▶ [Consigne]:
Dans le texte sur le retour de la guerre en Europe, recopiez le passage qui commence par "Le retour de" et finit par "monde! – a basculé.", en remplaçant "Kiev" par "Kyiv".

▶ [Extrait du texte]:
------
En une nuit, notre continent européen a basculé

Le retour de la guerre

La guerre est de retour en Europe. J’ai encore en mémoire les images de l’Euromaïdan de 2013-2014 – le drapeau européen qui flottait dans les rues de Kiev. Il ne fait aucun doute: en attaquant l’Ukraine, la Russie de Vladimir Poutine s’en est prise à l’Europe, à ses valeurs, à ses principes – à nos valeurs et à nos principes!

Il ne s’agit donc pas «simplement» d’un conflit opposant deux Etats. Bien au contraire. J’étais conscient de la fragilité de la construction européenne; du fait que notre liberté, notre démocratie, la paix ou encore l’Etat de droit ne pouvaient être considérés comme acquis. Et pourtant, jamais je n’aurais cru une telle situation possible. En une nuit, notre continent – mon monde! – a basculé.

Une Union européenne en transformation

En quelques jours, c’est aussi l’Union européenne qui a entamé une nouvelle transformation. Après le «moment hamiltonien» de l’été 2020, quand les Etats membres ont contracté ensemble une dette commune, voilà que ces derniers réagissent rapidement, se montrent unis et fermes vis-à-vis de la Russie et s’accordent sur le financement de la livraison d’armes à un Etat tiers. Le Sommet européen des 10-11 mars à Versailles sera décisif quant à l’avenir de l’Union européenne en matière de sécurité et d’approvisionnement énergétique.

Et les relations Suisse-Union européenne?

Dans ce contexte-là, les discussions sur l’avenir des relations entre la Suisse et l’Union européenne paraissent dérisoires, voire déplacées. Il est évident que la Suisse est européenne, partage les valeurs et principes portés par l’UE et dépend de ses voisins directs à bien des égards (la sécurité n’en est qu’un). Il est temps pour nos autorités de fondamentalement repenser leur politique européenne. La Suisse doit être solidaire et pleinement engagée dans la défense de nos valeurs et principes. Finissons-en avec le «bilatéralisme», les uns face aux autres. Le temps est à l’union, les uns avec les autres!

Ainsi, montrons ce en quoi nous croyons – (ré)approprions-nous le drapeau européen.

En signe de solidarité avec le peuple ukrainien.

Pour notre avenir. Pour l’Europe!

 

Texte publié le 10 mars 2022 sous forme d’édito dans la Newsletter du Mouvement européen Suisse.

Raphaël Bez

Diplômé en science politique et en études européennes, Raphaël Bez est secrétaire général du Mouvement européen Suisse. Il est également vice-président de la Plateforme Suisse Europe, membre du bureau exécutif de l’Union des fédéralistes européens et membre du Conseil de la Fondation Jean Monnet pour l’Europe.

15 réponses à “En une nuit, notre continent européen a basculé

  1. Je pense que les historiens feront une lecture un peu différente de ce que vous exposez. Puisque les services de renseignements occidentaux savaient que l’agression allait avoir lieu, et pour empêcher la destruction certaine dudit pays, il aurait suffit à l’Otan de prendre l’engagement de ne pas laisser à l’Ukraine la possibilité de l’intégrer, d’ailleurs nous savions tous, y compris le gouvernement ukrainien, que l’Otan n’allait de toutes les façons pas l’intégrer. Le bilatéralisme n’est pas l’un contre l’autre mais l’un avec l’autre!
------
▶ [Lignes fournies]:
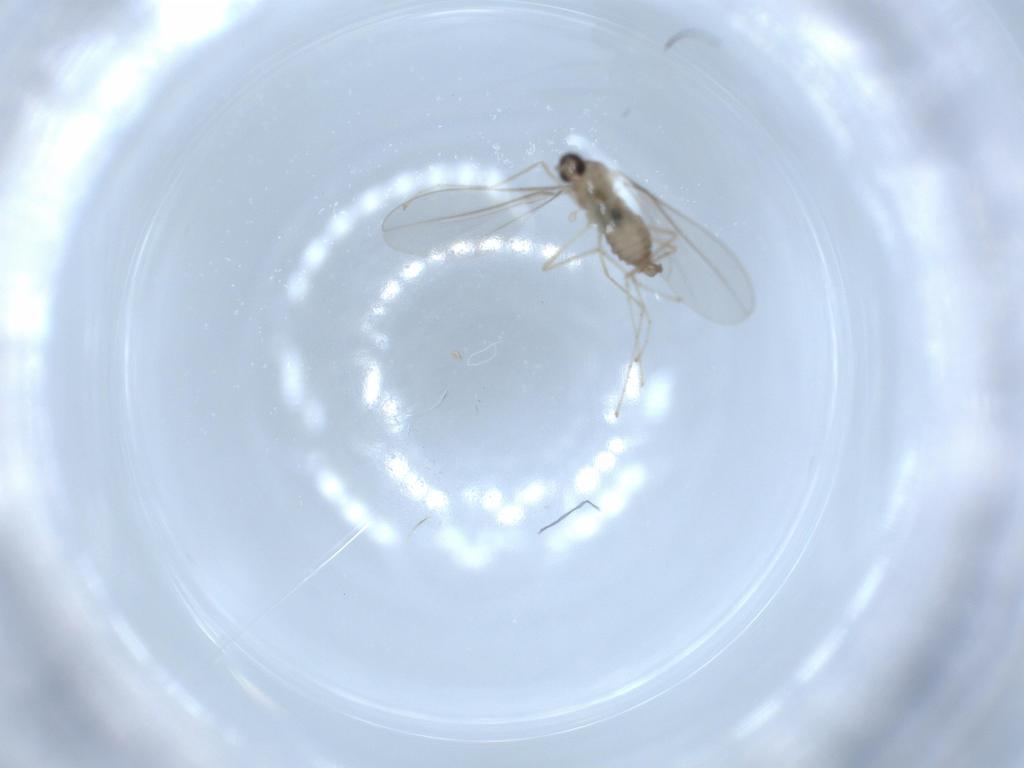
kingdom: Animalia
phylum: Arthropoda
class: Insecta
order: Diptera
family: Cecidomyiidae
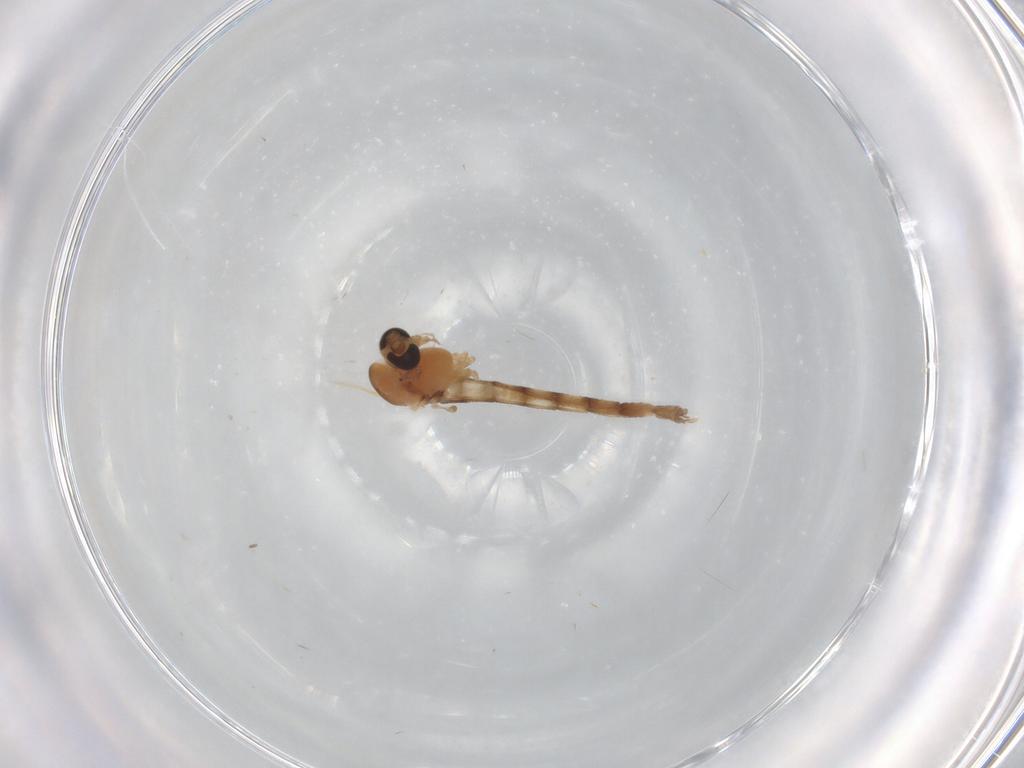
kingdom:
------
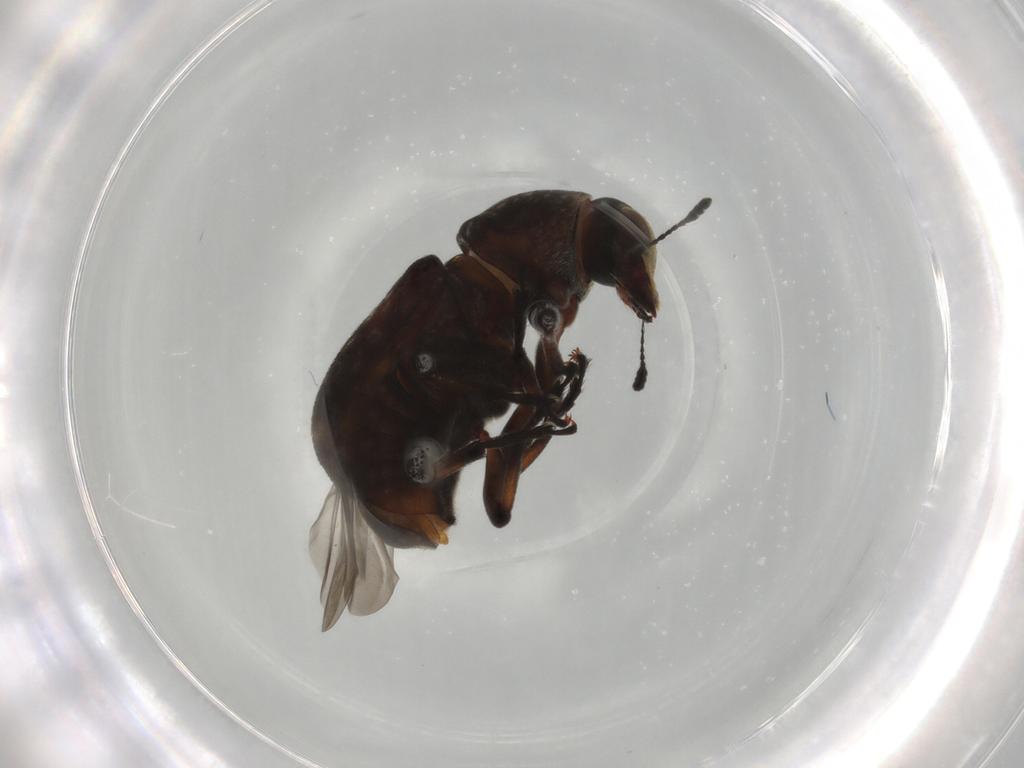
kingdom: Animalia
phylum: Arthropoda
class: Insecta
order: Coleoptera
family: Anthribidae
------
▶ [Solution]:
Le retour de la guerre

La guerre est de retour en Europe. J’ai encore en mémoire les images de l’Euromaïdan de 2013-2014 – le drapeau européen qui flottait dans les rues de Kyiv. Il ne fait aucun doute: en attaquant l’Ukraine, la Russie de Vladimir Poutine s’en est prise à l’Europe, à ses valeurs, à ses principes – à nos valeurs et à nos principes!

Il ne s’agit donc pas «simplement» d’un conflit opposant deux Etats. Bien au contraire. J’étais conscient de la fragilité de la construction européenne; du fait que notre liberté, notre démocratie, la paix ou encore l’Etat de droit ne pouvaient être considérés comme acquis. Et pourtant, jamais je n’aurais cru une telle situation possible. En une nuit, notre continent – mon monde! – a basculé.